▶ **Exercise description**
Select every line in the listing that contains the word "Cyclone", and copy each of those lines.

▶ **Records supplied**
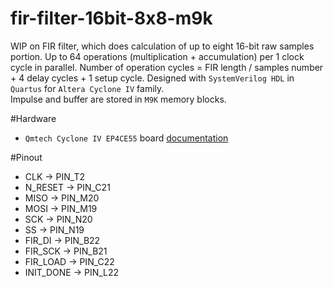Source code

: # fir-filter-16bit-8x8-m9k
WIP on FIR filter, which does calculation of up to eight 16-bit raw samples portion. Up to 64 operations (multiplication + accumulation) per 1 clock cycle in parallel. Number of operation cycles = FIR length / samples number + 4 delay cycles + 1 setup cycle. 
Designed with `SystemVerilog HDL` in `Quartus` for `Altera Cyclone IV` family.  
Impulse and buffer are stored in `M9K` memory blocks.

#Hardware
* `Qmtech Cyclone IV EP4CE55` board [documentation](https://github.com/ChinaQMTECH/QM_CYCLONE_IV_EP4CE55)

#Pinout
* CLK -> PIN_T2
* N_RESET -> PIN_C21
* MISO -> PIN_M20
* MOSI -> PIN_M19
* SCK -> PIN_N20
* SS -> PIN_N19
* FIR_DI -> PIN_B22
* FIR_SCK -> PIN_B21
* FIR_LOAD -> PIN_C22
* INIT_DONE -> PIN_L22
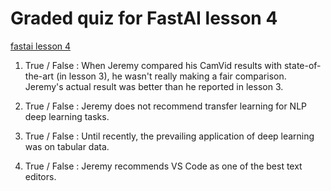# Graded quiz for FastAI lesson 4

[fastai lesson 4](https://course.fast.ai/videos/?lesson=4)

1. True / False : When Jeremy compared his CamVid results with state-of-the-art (in lesson 3), he wasn't really making a fair comparison. Jeremy's actual result was better than he reported in lesson 3.

1. True / False : Jeremy does not recommend transfer learning for NLP deep learning tasks.

1. True / False : Until recently, the prevailing application of deep learning was on tabular data.

1. True / False : Jeremy recommends VS Code as one of the best text editors.
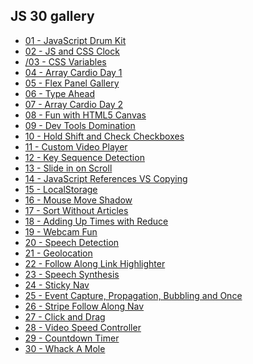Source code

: ## JS 30 gallery

<ul>
  <li><a href="./01 - JavaScript Drum Kit/">01 - JavaScript Drum Kit</a></li>
  <li><a href="./02 - JS and CSS Clock/">02 - JS and CSS Clock</a></li>
  <li><a href="./03 - CSS Variables/">/03 - CSS Variables</a></li>
  <li><a href="./04 - Array Cardio Day 1/">04 - Array Cardio Day 1</a></li>
  <li><a href="./05 - Flex Panel Gallery/">05 - Flex Panel Gallery</a></li>
  <li><a href="./06 - Type Ahead/">06 - Type Ahead</a></li>
  <li><a href="./07 - Array Cardio Day 2/">07 - Array Cardio Day 2</a></li>
  <li><a href="./08 - Fun with HTML5 Canvas/">08 - Fun with HTML5 Canvas</a></li>
  <li><a href="./09 - Dev Tools Domination/">09 - Dev Tools Domination</a></li>
  <li><a href="./10 - Hold Shift and Check Checkboxes/">10 - Hold Shift and Check Checkboxes</a></li>
  <li><a href="./11 - Custom Video Player/">11 - Custom Video Player</a></li>
  <li><a href="./12 - Key Sequence Detection/">12 - Key Sequence Detection</a></li>
  <li><a href="./13 - Slide in on Scroll/">13 - Slide in on Scroll</a></li>
  <li><a href="./14 - JavaScript References VS Copying/">14 - JavaScript References VS Copying</a></li>
  <li><a href="./15 - LocalStorage/">15 - LocalStorage</a></li>
  <li><a href="./16 - Mouse Move Shadow/">16 - Mouse Move Shadow</a></li>
  <li><a href="./17 - Sort Without Articles/">17 - Sort Without Articles</a></li>
  <li><a href="./18 - Adding Up Times with Reduce/">18 - Adding Up Times with Reduce</a></li>
  <li><a href="./19 - Webcam Fun/">19 - Webcam Fun</a></li>
  <li><a href="./20 - Speech Detection/">20 - Speech Detection</a></li>
  <li><a href="./21 - Geolocation/">21 - Geolocation</a></li>
  <li><a href="./22 - Follow Along Link Highlighter/">22 - Follow Along Link Highlighter</a></li>
  <li><a href="./23 - Speech Synthesis/">23 - Speech Synthesis</a></li>
  <li><a href="./24 - Sticky Nav/">24 - Sticky Nav</a></li>
  <li><a href="./25 - Event Capture, Propagation, Bubbling and Once/">25 - Event Capture, Propagation, Bubbling and Once</a></li>
  <li><a href="./26 - Stripe Follow Along Nav/">26 - Stripe Follow Along Nav</a></li>
  <li><a href="./27 - Click and Drag/">27 - Click and Drag</a></li>
  <li><a href="./28 - Video Speed Controller/">28 - Video Speed Controller</a></li>
  <li><a href="./29 - Countdown Timer/">29 - Countdown Timer</a></li>
  <li><a href="./30 - Whack A Mole/">30 - Whack A Mole</a></li>
  </ul>
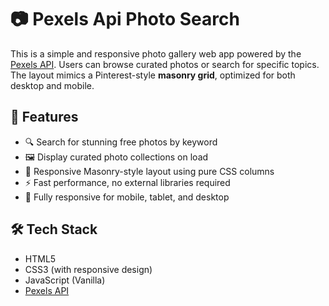 # 📷 Pexels Api Photo Search

This is a simple and responsive photo gallery web app powered by the [Pexels API](https://www.pexels.com/api/). Users can browse curated photos or search for specific topics. The layout mimics a Pinterest-style **masonry grid**, optimized for both desktop and mobile.

## 🚀 Features

- 🔍 Search for stunning free photos by keyword
- 🖼️ Display curated photo collections on load
- 🧱 Responsive Masonry-style layout using pure CSS columns
- ⚡ Fast performance, no external libraries required
- 📱 Fully responsive for mobile, tablet, and desktop

## 🛠️ Tech Stack

- HTML5
- CSS3 (with responsive design)
- JavaScript (Vanilla)
- [Pexels API](https://www.pexels.com/api/)
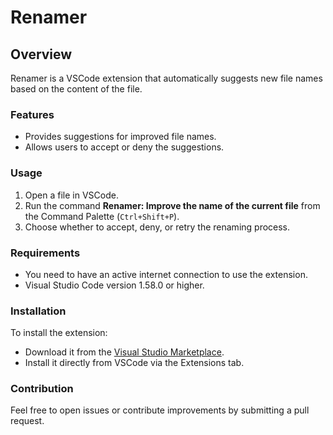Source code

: # Renamer 

## Overview

Renamer is a VSCode extension that automatically suggests new file names based on the content of the file.

### Features

- Provides suggestions for improved file names.
- Allows users to accept or deny the suggestions.

### Usage

1. Open a file in VSCode.
2. Run the command **Renamer: Improve the name of the current file** from the Command Palette (`Ctrl+Shift+P`).
3. Choose whether to accept, deny, or retry the renaming process.

### Requirements

- You need to have an active internet connection to use the extension.
- Visual Studio Code version 1.58.0 or higher.

### Installation

To install the extension:

- Download it from the [Visual Studio Marketplace](https://marketplace.visualstudio.com/).
- Install it directly from VSCode via the Extensions tab.

### Contribution

Feel free to open issues or contribute improvements by submitting a pull request.
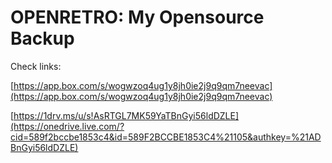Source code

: OPENRETRO: My Opensource Backup
===============================

Check links:

[https://app.box.com/s/wogwzoq4ug1y8jh0ie2j9q9qm7neevac](https://app.box.com/s/wogwzoq4ug1y8jh0ie2j9q9qm7neevac)
 
[https://1drv.ms/u/s!AsRTGL7MK59YaTBnGyi56ldDZLE](https://onedrive.live.com/?cid=589f2bccbe1853c4&id=589F2BCCBE1853C4%21105&authkey=%21ADBnGyi56ldDZLE) 
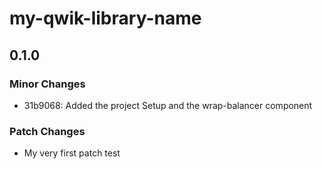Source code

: # my-qwik-library-name

## 0.1.0

### Minor Changes

- 31b9068: Added the project Setup and the wrap-balancer component

### Patch Changes

- My very first patch test
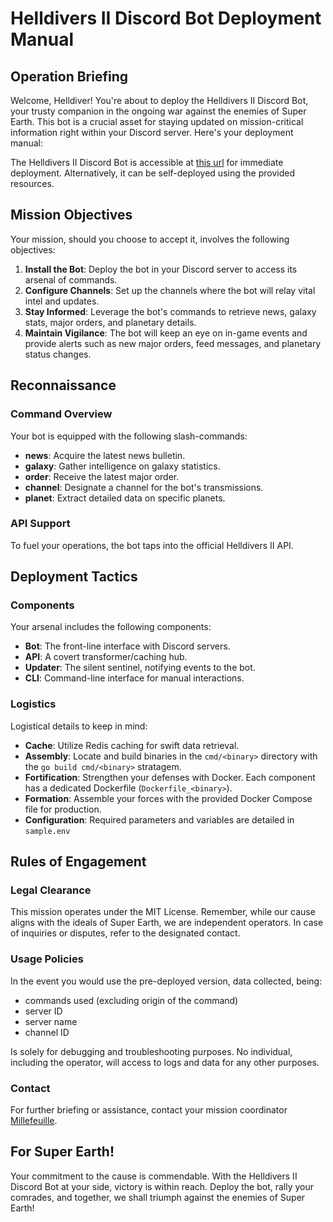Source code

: # Helldivers II Discord Bot Deployment Manual

## Operation Briefing

Welcome, Helldiver! You're about to deploy the Helldivers II Discord Bot, your trusty companion in the ongoing war against the enemies of Super Earth. This bot is a crucial asset for staying updated on mission-critical information right within your Discord server. Here's your deployment manual:

The Helldivers II Discord Bot is accessible at [this url](https://discord.com/oauth2/authorize?client_id=1219964573231091713&permissions=277025705024&scope=bot) for immediate deployment.
Alternatively, it can be self-deployed using the provided resources.

## Mission Objectives

Your mission, should you choose to accept it, involves the following objectives:

1. **Install the Bot**: Deploy the bot in your Discord server to access its arsenal of commands.
2. **Configure Channels**: Set up the channels where the bot will relay vital intel and updates.
3. **Stay Informed**: Leverage the bot's commands to retrieve news, galaxy stats, major orders, and planetary details.
4. **Maintain Vigilance**: The bot will keep an eye on in-game events and provide alerts such as new major orders, feed messages, and planetary status changes.

## Reconnaissance

### Command Overview

Your bot is equipped with the following slash-commands:

- **news**: Acquire the latest news bulletin.
- **galaxy**: Gather intelligence on galaxy statistics.
- **order**: Receive the latest major order.
- **channel**: Designate a channel for the bot's transmissions.
- **planet**: Extract detailed data on specific planets.

### API Support

To fuel your operations, the bot taps into the official Helldivers II API.

## Deployment Tactics

### Components

Your arsenal includes the following components:

- **Bot**: The front-line interface with Discord servers.
- **API**: A covert transformer/caching hub.
- **Updater**: The silent sentinel, notifying events to the bot.
- **CLI**: Command-line interface for manual interactions.

### Logistics

Logistical details to keep in mind:

- **Cache**: Utilize Redis caching for swift data retrieval.
- **Assembly**: Locate and build binaries in the `cmd/<binary>` directory with the `go build cmd/<binary>` stratagem.
- **Fortification**: Strengthen your defenses with Docker. Each component has a dedicated Dockerfile (`Dockerfile_<binary>`).
- **Formation**: Assemble your forces with the provided Docker Compose file for production.
- **Configuration**: Required parameters and variables are detailed in `sample.env`

## Rules of Engagement

### Legal Clearance

This mission operates under the MIT License. 
Remember, while our cause aligns with the ideals of Super Earth, we are independent operators. 
In case of inquiries or disputes, refer to the designated contact.

### Usage Policies

In the event you would use the pre-deployed version, data collected, being:
- commands used (excluding origin of the command)
- server ID
- server name
- channel ID

Is solely for debugging and troubleshooting purposes. 
No individual, including the operator, will access to logs and data for any other purposes.

### Contact

For further briefing or assistance, contact your mission coordinator [Millefeuille](mailto:millefeuille42@proton.me).

## For Super Earth!

Your commitment to the cause is commendable. With the Helldivers II Discord Bot at your side, victory is within reach. 
Deploy the bot, rally your comrades, and together, we shall triumph against the enemies of Super Earth!
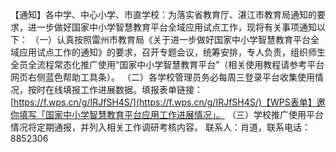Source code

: 【通知】各中学、中心小学、市直学校：为落实省教育厅、湛江市教育局通知的要求，进一步做好国家中小学智慧教育平台全域应用试点工作，现将有关事项通知以下：
（一）认真按照雷州市教育局《关于进一步做好国家中小学智慧教育平台全域应用试点工作的通知》的要求，召开专题会议，统筹安排，专人负责，组织师生全员全流程常态化推广使用“国家中小学智慧教育平台”（相关使用教程请参考平台网页右侧蓝色帮助工具条）。
（二）各学校管理员务必每周三登录平台收集使用情况，按时在线填报工作进展数据。填报表单链接：[https://f.wps.cn/g/IRJfSH4S/](https://f.wps.cn/g/IRJfSH4S/)【WPS表单】邀你填写「国家中小学智慧教育平台应用工作进展情况」。
（三）学校推广使用平台情况将定期通报，并列入相关工作调研考核内容。
联系人：肖道，联系电话：8852306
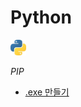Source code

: # Python

<img src="python_logo.jpg" width=5% height=5%>

<br>

*PIP*
- [.exe 만들기](https://github.com/shinwoos/my-dictionary/blob/master/python/pip/create_exe.md)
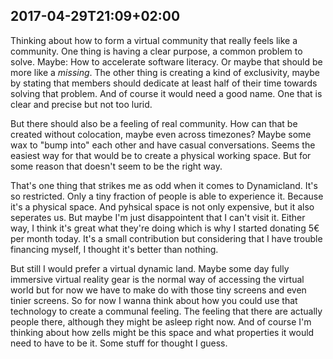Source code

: ## 2017-04-29T21:09+02:00

Thinking about how to form a virtual community that really feels like a community. One thing is having a clear purpose, a common problem to solve. Maybe: How to accelerate software literacy. Or maybe that should be more like a *missing*. The other thing is creating a kind of exclusivity, maybe by stating that members should dedicate at least half of their time towards solving that problem. And of course it would need a good name. One that is clear and precise but not too lurid.

But there should also be a feeling of real community. How can that be created without colocation, maybe even across timezones? Maybe some wax to "bump into" each other and have casual conversations. Seems the easiest way for that would be to create a physical working space. But for some reason that doesn't seem to be the right way. 

That's one thing that strikes me as odd when it comes to Dynamicland. It's so restricted. Only a tiny fraction of people is able to experience it. Because it's a physical space. And pyhsical space is not only expensive, but it also seperates us. But maybe I'm just disappointent that I can't visit it. Either way, I think it's great what they're doing which is why I started donating 5€ per month today. It's a small contribution but considering that I have trouble financing myself, I thought it's better than nothing.

But still I would prefer a virtual dynamic land. Maybe some day fully immersive virtual reality gear is the normal way of accessing the virtual world but for now we have to make do with those tiny screens and even tinier screens. So for now I wanna think about how you could use that technology to create a communal feeling. The feeling that there are actually people there, although they might be asleep right now.
And of course I'm thinking about how zells might be this space and what properties it would need to have to be it. Some stuff for thought I guess.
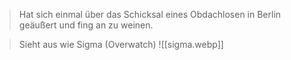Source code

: > Hat sich einmal über das Schicksal eines Obdachlosen in Berlin geäußert und fing an zu weinen.

> Sieht aus wie Sigma (Overwatch)
> ![[sigma.webp]]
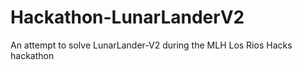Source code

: # Hackathon-LunarLanderV2
An attempt to solve LunarLander-V2 during the MLH Los Rios Hacks hackathon
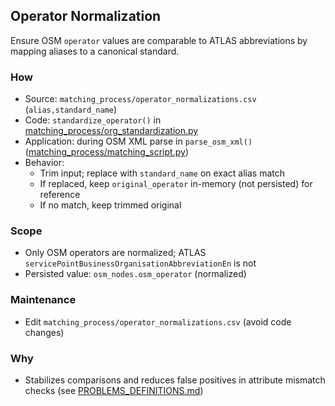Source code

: ## Operator Normalization

Ensure OSM `operator` values are comparable to ATLAS abbreviations by mapping aliases to a canonical standard.

### How

- Source: `matching_process/operator_normalizations.csv` (`alias,standard_name`)
- Code: `standardize_operator()` in [matching_process/org_standardization.py](../matching_process/org_standardization.py)
- Application: during OSM XML parse in `parse_osm_xml()` ([matching_process/matching_script.py](../matching_process/matching_script.py))
- Behavior:
  - Trim input; replace with `standard_name` on exact alias match
  - If replaced, keep `original_operator` in-memory (not persisted) for reference
  - If no match, keep trimmed original

### Scope

- Only OSM operators are normalized; ATLAS `servicePointBusinessOrganisationAbbreviationEn` is not
- Persisted value: `osm_nodes.osm_operator` (normalized)

### Maintenance

- Edit `matching_process/operator_normalizations.csv` (avoid code changes)

### Why

- Stabilizes comparisons and reduces false positives in attribute mismatch checks (see [PROBLEMS_DEFINITIONS.md](./PROBLEMS_DEFINITIONS.md))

▶ **Answer space**
Designed with `SystemVerilog HDL` in `Quartus` for `Altera Cyclone IV` family.  
* `Qmtech Cyclone IV EP4CE55` board [documentation](https://github.com/ChinaQMTECH/QM_CYCLONE_IV_EP4CE55)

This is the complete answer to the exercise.